Chutes & Ladders—Boston Children's Hospital names new CEO

Welcome to this week's Chutes & Ladders, our roundup of hirings, firings and retirings throughout the industry. Please submit the good news—or the bad—from your shop, and we will feature it here at the end of each week.


Boston Children's Hospital

Kevin Churchwell
(Boston Children's)

Kevin Churchwell, M.D., was named the next CEO of Boston Children's Hospital. He will assume the role March 31 upon CEO Sandra L. Fenwick's retirement, officials announced. 

Churchwell is currently president and chief operating officer of the hospital. Fenwick will retire that day after announcing her planned departure last spring.

“Dr. Churchwell has the experience and vision to be an outstanding CEO and to extend Boston Children’s leadership in advancing and improving child health,” said Douglas A. Berthiaume, chairman of the hospital's board.

Churchwell joined Boston Children’s Hospital in 2013 as executive vice president for health affairs and COO. He is also an associate professor of anesthesia at Harvard Medical School. He previously served as CEO of the Nemours/Alfred I. duPont Hospital for Children and the Monroe Carell Jr. Children’s Hospital, which is part of the Vanderbilt University Medical Center.

Churchwell is a graduate of the Massachusetts Institute of Technology and Vanderbilt University Medical School. He completed his pediatric residency and a clinical fellowship in anesthesia and pediatric critical care at Boston Children’s Hospital.


HCA Healthcare

Nathan Vooys
(HCA)

Nathan Vooys was named CEO of HCA Healthcare's StoneSprings Hospital Center in Dulles, Virginia. He will take the role effective Nov. 1.

Vooys has been with HCA Healthcare for seven years and most recently served as CEO of Terre Haute Regional Hospital, a 278-bed facility in Terre Haute, Indiana. He also previously served as chief operating officer of HCA Healthcare North Florida Division’s Ocala Health System in Ocala, Florida, and in administrative roles with Health Management Associates in Florida and Georgia.

Vooys received his Master of Business Administration from the University of Southern California and his Bachelor of Science from Vanderbilt University.


Amwell

Deborah Jackson
(Amwell)

Deborah C. Jackson was named to the board of telehealth company Amwell.

Jackson has more than 30 years of leadership experiences including as the president of Cambridge College in Boston. Prior to that, she served for nearly a decade as CEO of the American Red Cross of Eastern Massachusetts, one of the nation's largest Red Cross units.


CipherHealth

Jake Pyles 
(CipherHealth)

Jake Pyles was named CEO of CipherHealth, which produces patient engagement and communication solutions. 

Pyles previously served as CipherHealth president and COO. He is charged with leading CipherHealth to a new level of growth, scaling its SaaS offerings to better serve healthcare organizations of all sizes, officials said in a statement.

Pyles joined CipherHealth in 2018 as chief financial officer. In 2019, Pyles also assumed the role of COO before being promoted to president later in the year. The company has been serving a growing roster of the nation's leading healthcare providers including Rush University Medical Center, John Hopkins Health System, UCSF Health and the Henry Ford Health System.


David Nash, M.D., was named chairman of the advisory board at Knowledge to Practice (K2P), which provides personalized, competency-based lifelong learning for practicing physicians.

> Specialty population health management company Healthmap Solutions announced the appointment of Trent Haywood, M.D., to its board of directors.

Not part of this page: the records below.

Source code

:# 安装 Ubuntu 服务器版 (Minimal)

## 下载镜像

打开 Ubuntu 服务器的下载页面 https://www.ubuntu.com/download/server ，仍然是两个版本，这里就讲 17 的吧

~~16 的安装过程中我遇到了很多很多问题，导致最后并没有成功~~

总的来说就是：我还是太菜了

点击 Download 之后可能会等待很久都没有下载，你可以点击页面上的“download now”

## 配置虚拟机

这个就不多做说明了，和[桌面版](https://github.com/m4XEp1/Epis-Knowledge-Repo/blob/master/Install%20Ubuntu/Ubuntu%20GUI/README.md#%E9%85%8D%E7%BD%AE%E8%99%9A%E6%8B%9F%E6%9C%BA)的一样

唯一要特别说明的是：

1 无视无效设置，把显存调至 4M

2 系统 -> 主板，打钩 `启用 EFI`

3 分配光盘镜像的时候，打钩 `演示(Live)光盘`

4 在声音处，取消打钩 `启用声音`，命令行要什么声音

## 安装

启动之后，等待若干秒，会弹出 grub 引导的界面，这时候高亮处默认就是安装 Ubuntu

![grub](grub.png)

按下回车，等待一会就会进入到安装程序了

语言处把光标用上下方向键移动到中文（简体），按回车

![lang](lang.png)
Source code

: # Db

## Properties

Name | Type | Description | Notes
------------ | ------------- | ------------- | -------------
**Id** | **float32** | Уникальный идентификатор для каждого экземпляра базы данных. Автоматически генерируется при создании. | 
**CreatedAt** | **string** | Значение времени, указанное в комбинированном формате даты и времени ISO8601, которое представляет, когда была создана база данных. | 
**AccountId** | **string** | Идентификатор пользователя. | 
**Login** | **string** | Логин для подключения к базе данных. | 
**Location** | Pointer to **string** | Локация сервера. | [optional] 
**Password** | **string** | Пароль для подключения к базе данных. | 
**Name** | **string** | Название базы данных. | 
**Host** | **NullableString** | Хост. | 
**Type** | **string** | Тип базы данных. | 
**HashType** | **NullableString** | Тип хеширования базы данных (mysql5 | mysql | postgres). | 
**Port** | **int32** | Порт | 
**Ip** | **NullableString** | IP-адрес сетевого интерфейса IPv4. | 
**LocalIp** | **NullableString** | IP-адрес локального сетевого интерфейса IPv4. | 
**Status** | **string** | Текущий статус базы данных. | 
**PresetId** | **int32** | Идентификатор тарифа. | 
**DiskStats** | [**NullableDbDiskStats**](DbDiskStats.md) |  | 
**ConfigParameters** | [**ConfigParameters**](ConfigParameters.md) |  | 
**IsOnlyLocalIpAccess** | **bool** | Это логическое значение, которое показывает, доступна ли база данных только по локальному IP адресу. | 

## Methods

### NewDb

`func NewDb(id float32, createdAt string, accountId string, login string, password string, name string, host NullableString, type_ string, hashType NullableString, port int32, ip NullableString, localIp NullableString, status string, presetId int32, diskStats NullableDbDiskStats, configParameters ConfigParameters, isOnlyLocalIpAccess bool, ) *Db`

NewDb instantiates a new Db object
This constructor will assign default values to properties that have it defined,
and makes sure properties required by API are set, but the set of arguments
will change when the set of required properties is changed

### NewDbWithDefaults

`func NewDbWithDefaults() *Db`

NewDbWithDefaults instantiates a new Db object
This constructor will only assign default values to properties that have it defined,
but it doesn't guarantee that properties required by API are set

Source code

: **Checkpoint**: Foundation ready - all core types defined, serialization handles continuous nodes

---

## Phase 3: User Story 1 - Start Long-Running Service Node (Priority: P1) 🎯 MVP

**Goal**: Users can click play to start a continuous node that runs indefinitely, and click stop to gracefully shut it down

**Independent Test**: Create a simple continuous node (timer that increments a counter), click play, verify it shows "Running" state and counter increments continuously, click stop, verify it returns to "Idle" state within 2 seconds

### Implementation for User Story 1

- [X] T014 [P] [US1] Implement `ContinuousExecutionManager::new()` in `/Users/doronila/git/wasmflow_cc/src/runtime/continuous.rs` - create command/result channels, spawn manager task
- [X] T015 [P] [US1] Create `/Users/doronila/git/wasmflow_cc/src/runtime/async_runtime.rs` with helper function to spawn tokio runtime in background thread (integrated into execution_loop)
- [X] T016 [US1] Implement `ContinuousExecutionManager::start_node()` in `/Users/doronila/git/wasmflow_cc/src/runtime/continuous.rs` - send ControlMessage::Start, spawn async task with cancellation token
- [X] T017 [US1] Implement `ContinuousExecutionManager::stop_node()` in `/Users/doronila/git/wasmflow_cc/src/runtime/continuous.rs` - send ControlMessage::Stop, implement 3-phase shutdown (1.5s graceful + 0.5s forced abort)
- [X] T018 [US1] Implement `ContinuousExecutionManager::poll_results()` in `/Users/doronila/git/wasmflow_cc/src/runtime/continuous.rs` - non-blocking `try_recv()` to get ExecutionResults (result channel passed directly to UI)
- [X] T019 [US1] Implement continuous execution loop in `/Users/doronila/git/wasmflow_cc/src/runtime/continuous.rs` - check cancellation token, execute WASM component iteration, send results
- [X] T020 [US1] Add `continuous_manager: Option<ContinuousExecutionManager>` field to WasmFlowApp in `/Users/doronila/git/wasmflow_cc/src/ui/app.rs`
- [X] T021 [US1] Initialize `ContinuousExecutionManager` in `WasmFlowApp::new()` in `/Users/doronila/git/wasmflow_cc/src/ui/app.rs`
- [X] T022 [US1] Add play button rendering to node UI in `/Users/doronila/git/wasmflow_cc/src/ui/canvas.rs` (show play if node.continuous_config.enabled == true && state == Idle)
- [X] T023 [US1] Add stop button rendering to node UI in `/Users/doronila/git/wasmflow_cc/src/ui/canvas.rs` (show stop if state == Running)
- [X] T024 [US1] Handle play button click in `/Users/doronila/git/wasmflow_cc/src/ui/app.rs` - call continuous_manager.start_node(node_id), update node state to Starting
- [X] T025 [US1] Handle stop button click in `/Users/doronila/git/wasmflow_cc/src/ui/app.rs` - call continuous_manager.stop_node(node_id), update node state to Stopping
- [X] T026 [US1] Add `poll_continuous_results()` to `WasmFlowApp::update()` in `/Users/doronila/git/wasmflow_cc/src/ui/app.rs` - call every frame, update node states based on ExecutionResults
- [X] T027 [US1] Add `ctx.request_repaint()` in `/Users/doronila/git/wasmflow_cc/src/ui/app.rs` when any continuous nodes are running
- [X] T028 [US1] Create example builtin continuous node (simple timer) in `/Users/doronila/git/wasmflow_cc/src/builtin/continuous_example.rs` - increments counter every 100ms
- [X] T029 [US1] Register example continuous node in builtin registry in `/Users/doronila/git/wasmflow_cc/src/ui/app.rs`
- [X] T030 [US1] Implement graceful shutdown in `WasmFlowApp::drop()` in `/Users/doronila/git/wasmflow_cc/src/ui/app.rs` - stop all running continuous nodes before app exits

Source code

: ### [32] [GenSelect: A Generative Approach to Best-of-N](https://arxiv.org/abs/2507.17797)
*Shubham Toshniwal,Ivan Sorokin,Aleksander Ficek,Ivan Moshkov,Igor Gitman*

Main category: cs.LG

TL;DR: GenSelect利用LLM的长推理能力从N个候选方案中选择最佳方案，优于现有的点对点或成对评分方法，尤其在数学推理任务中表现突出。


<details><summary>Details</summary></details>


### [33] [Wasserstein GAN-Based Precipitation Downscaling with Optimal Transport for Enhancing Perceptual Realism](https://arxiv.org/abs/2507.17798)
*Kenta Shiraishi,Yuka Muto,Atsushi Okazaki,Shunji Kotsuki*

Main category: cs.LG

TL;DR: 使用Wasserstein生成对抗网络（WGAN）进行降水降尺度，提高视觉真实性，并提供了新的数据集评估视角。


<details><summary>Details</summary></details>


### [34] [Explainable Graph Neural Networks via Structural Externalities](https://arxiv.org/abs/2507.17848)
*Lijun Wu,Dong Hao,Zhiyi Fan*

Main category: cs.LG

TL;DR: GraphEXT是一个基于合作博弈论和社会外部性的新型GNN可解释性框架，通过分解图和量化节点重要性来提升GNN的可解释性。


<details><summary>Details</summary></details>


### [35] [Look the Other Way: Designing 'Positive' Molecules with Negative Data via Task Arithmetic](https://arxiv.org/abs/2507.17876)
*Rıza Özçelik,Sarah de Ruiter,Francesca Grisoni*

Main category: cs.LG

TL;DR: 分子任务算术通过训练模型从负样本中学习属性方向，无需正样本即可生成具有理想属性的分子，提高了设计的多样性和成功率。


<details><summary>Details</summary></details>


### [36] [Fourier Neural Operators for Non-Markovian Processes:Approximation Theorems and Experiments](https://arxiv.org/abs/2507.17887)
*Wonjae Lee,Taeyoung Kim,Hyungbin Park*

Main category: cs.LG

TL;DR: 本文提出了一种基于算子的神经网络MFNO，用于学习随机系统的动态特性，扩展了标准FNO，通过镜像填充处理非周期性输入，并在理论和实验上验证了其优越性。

> Babyscripts, a virtual care platform for managing obstetrics, appointed Haywood Brown, M.D., to the Babyscripts Advisory Board. Brown is the former president of the American College of Obstetrics and Gynecology and is vice president for institutional equity at the University of South Florida and the associate dean in the Morsani College of Medicine at USF, where he serves as professor of obstetrics and gynecology in the division of maternal fetal medicine. 

> Safe Rx—which produced the locking pill bottle—appointed Mary Mock, who is principal at MTM Value Based Care Strategies and Solutions, to its company board. It also appointed Christopher Dimos and Donald Bialek, M.D., to their strategic board of advisers.